# Newbie from South UK



## Flower (Mar 3, 2011)

Hiya,

I'm a 30 year old female and, as the title suggests, I'm from South UK. I used to keep mice about 10 years ago and had quite a few... well, the bug has bitten me again and I'm picking up 2 females tomorrow! I've been really lucky as I've found some about a 10 minute drive from me. I'm finding it REALLY difficult to find anyone who keeps/breeds or sells mice in my area. Are they becoming rarer? My plan is to eventually breed them and if possibly get into showing if I can find any near me. I'm here to find information (as I'm sure alots changed since I was in the hobby last!) and hopefully make some mouse-keeping friends because, at the moment, the only other people I have interested in this hobby that I know are my 2 very enthusiastic young daughters!! HAHA. And, as I'm sure you're aware, that interest will wane gradually over time until they're bored of talking about it! lol.

Is there anyone else in the South of the UK on the board? I've had a look and can't see anyone atm.

Thanks

Flower x


----------



## AnnB (Jan 14, 2011)

Hello and welcome. It can sometimes be difficult to find mice for sale but I think more people are getting interested in keeping them again which is good news.

I'm in Buckinghamshire and just keep mice as pets but I know there are some breeders further south.


----------



## WoodWitch (Oct 18, 2009)

Flower said:


> I'm finding it REALLY difficult to find anyone who keeps/breeds or sells mice in my area. Are they becoming rarer?


I think they are still alot less popular than say, hamsters, as pets but I don't think they are becoming rarer. Based on the growing interest in this forum alone, I'd say the mouse is definitely _growing_ in popularity, which is a good thing!
The new children's programme 'Rastamouse' is a big hit. That's going to have a positive effect on mouse popularity too! I can see lots of youngsters asking mummy and daddy for a mouse........

Welcome to FMB, nice to meet you
:welcome1


----------



## ian (Oct 3, 2008)

Hi I'm from Cambridge, where in the south are you? I used to live in Devon and travelled to Leicester to get my hands on the variety I wanted.


----------



## Flower (Mar 3, 2011)

Hiya everyone, thanks for the welcomes. I'm in Dorset. And would really appreciate any info on breeders near/nearish me.

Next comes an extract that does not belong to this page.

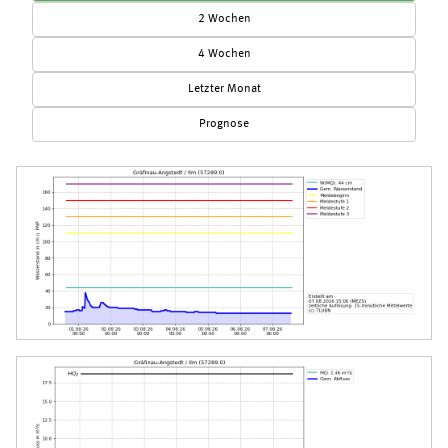
2 Wochen
4 Wochen
Letzter Monat
Prognose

Please feel free to pm or email me. xx


----------



## SarahC (Oct 3, 2008)

there is a show on the 20th of march which might be in your neck of the woods.Details here under West country mouse club

http://www.thenationalmouseclub.co.uk/calendar.php

chat about it on this forum here

viewtopic.php?f=29&t=5943


----------



## Wight Isle Stud (May 19, 2010)

Hullo , greetings from the Isle of Wight. We have you surrounded. (ish ) 2 other members in Weston- super Mare.


----------



## Flower (Mar 3, 2011)

LMAO @ I'll be back... You may have me surrounded but for some reason, I don't mind! hahaha :lol:


----------



## Flower (Mar 3, 2011)

Also Sarah C, many thanks for the show link, I will definitely take a look. How exciting!! x


----------



## smileysal (Jan 2, 2011)

Hi there, you sound like me, had a break and now getting back into it!!!
Sorry I'm nowhere near you but welcome to the forum, I've not been here long but have found lots of info and lovely friendly ppl!!!


----------



## The Boggit keeper (Mar 5, 2010)

Hi and Welcome!


----------